Processo n° 2016-0.168.965-5
INTERESSADO: ECON Construtora e Incorporadora
ASSUNTO: Revogação parcial da Lei n° 8.555/77.
Informação n° 0994/2018-PGM.AJC
PROCURADORIA GERAL DO MUNICÍPIO
ASSESSORIA JURÍDICO-CONSULTIVA
Senhora Procuradora Assessora Chefe
Trata-se de pedido de derrogação da Lei n° 8.555/77, que aprovou plano de melhoramentos no Tucuruvi, delimitando faixas destinadas à abertura de vielas sanitárias ou à instituição de servidão non aedificand., além de outras providências (v. texto da lei às fls. 73/74).

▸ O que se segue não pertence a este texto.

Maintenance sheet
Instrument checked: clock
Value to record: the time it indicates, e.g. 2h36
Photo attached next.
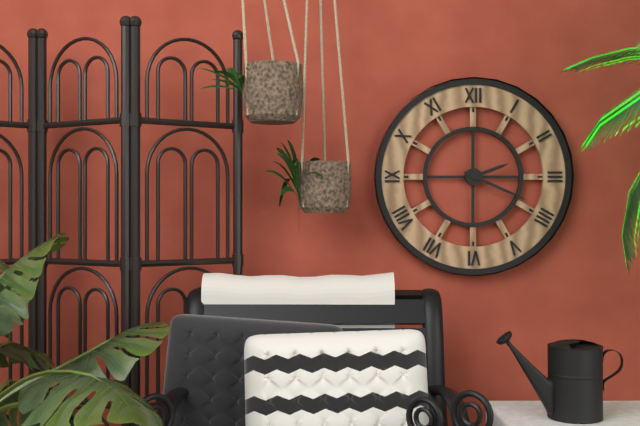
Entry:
2h19
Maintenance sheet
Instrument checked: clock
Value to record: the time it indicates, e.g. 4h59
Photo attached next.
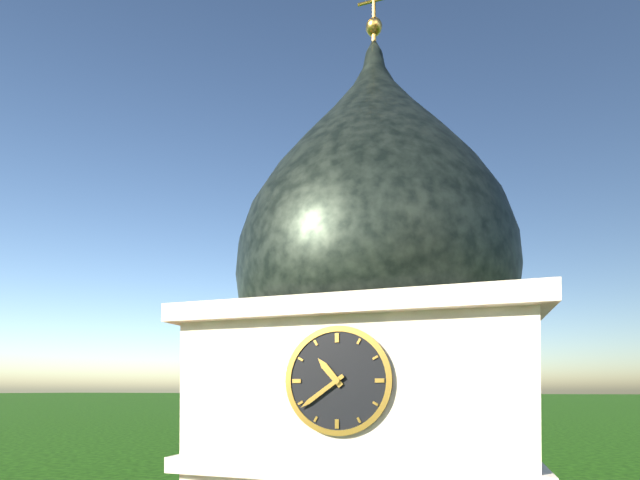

Para tanto, alega o interessado que, embora atingidos pela lei, os imóveis localizados na avenida Guapira indicados na inicial não foram utilizados para a implantação da viela sanitária, em razão da existência de galeria de águas pluviais nas ruas Guapira e Ibicaraí, que garante o escoamento, sendo desnecessária, assim, a obra projetada no mencionado diploma legal.
Com a inicial vieram os documentos de fls. 02/46.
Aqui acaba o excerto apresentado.